**WORK TO COMPLETE**
Word for word, repeat every record.

**TASK DATA**

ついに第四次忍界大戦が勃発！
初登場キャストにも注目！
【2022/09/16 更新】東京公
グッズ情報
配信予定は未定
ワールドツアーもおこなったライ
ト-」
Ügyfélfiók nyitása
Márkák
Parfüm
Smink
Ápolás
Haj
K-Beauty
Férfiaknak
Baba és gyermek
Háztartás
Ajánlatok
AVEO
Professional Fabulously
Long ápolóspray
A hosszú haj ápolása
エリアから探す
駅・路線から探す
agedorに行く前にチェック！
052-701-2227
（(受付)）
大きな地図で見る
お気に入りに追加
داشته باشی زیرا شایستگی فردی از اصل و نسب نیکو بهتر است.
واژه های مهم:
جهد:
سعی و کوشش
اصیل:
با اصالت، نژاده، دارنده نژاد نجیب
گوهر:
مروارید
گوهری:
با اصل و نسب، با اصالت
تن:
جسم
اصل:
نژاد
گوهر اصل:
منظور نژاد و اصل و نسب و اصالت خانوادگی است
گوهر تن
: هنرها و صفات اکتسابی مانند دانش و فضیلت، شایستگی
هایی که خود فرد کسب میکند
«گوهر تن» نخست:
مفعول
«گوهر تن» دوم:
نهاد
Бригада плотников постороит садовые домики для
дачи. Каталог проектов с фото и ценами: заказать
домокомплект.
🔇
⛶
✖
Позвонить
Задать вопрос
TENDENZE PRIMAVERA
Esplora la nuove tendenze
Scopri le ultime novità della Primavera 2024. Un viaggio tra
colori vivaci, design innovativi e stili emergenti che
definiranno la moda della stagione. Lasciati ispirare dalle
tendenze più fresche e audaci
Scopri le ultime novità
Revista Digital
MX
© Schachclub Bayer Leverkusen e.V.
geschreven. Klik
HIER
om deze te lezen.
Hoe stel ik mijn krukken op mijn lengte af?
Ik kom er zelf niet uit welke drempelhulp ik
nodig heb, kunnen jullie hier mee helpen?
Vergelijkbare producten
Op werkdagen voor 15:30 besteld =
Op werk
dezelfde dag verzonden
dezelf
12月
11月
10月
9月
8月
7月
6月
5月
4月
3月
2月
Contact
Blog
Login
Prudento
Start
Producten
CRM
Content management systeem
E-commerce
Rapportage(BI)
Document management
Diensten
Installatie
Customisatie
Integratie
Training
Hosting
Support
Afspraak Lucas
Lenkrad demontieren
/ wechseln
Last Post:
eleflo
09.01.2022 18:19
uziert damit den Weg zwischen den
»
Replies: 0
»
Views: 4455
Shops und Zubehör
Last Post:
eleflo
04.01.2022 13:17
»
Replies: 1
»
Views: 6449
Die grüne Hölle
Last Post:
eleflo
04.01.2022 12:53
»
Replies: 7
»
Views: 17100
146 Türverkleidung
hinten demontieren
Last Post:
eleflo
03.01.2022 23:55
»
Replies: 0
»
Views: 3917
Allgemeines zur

**WORKED SOLUTION**
ついに第四次忍界大戦が勃発！
初登場キャストにも注目！
【2022/09/16 更新】東京公
グッズ情報
配信予定は未定
ワールドツアーもおこなったライ
ト-」
Ügyfélfiók nyitása
Márkák
Parfüm
Smink
Ápolás
Haj
K-Beauty
Férfiaknak
Baba és gyermek
Háztartás
Ajánlatok
AVEO
Professional Fabulously
Long ápolóspray
A hosszú haj ápolása
エリアから探す
駅・路線から探す
agedorに行く前にチェック！
052-701-2227
（(受付)）
大きな地図で見る
お気に入りに追加
داشته باشی زیرا شایستگی فردی از اصل و نسب نیکو بهتر است.
واژه های مهم:
جهد:
سعی و کوشش
اصیل:
با اصالت، نژاده، دارنده نژاد نجیب
گوهر:
مروارید
گوهری:
با اصل و نسب، با اصالت
تن:
جسم
اصل:
نژاد
گوهر اصل:
منظور نژاد و اصل و نسب و اصالت خانوادگی است
گوهر تن
: هنرها و صفات اکتسابی مانند دانش و فضیلت، شایستگی
هایی که خود فرد کسب میکند
«گوهر تن» نخست:
مفعول
«گوهر تن» دوم:
نهاد
Бригада плотников постороит садовые домики для
дачи. Каталог проектов с фото и ценами: заказать
домокомплект.
🔇
⛶
✖
Позвонить
Задать вопрос
TENDENZE PRIMAVERA
Esplora la nuove tendenze
Scopri le ultime novità della Primavera 2024. Un viaggio tra
colori vivaci, design innovativi e stili emergenti che
definiranno la moda della stagione. Lasciati ispirare dalle
tendenze più fresche e audaci
Scopri le ultime novità
Revista Digital
MX
© Schachclub Bayer Leverkusen e.V.
geschreven. Klik
HIER
om deze te lezen.
Hoe stel ik mijn krukken op mijn lengte af?
Ik kom er zelf niet uit welke drempelhulp ik
nodig heb, kunnen jullie hier mee helpen?
Vergelijkbare producten
Op werkdagen voor 15:30 besteld =
Op werk
dezelfde dag verzonden
dezelf
12月
11月
10月
9月
8月
7月
6月
5月
4月
3月
2月
Contact
Blog
Login
Prudento
Start
Producten
CRM
Content management systeem
E-commerce
Rapportage(BI)
Document management
Diensten
Installatie
Customisatie
Integratie
Training
Hosting
Support
Afspraak Lucas
Lenkrad demontieren
/ wechseln
Last Post:
eleflo
09.01.2022 18:19
uziert damit den Weg zwischen den
»
Replies: 0
»
Views: 4455
Shops und Zubehör
Last Post:
eleflo
04.01.2022 13:17
»
Replies: 1
»
Views: 6449
Die grüne Hölle
Last Post:
eleflo
04.01.2022 12:53
»
Replies: 7
»
Views: 17100
146 Türverkleidung
hinten demontieren
Last Post:
eleflo
03.01.2022 23:55
»
Replies: 0
»
Views: 3917
Allgemeines zur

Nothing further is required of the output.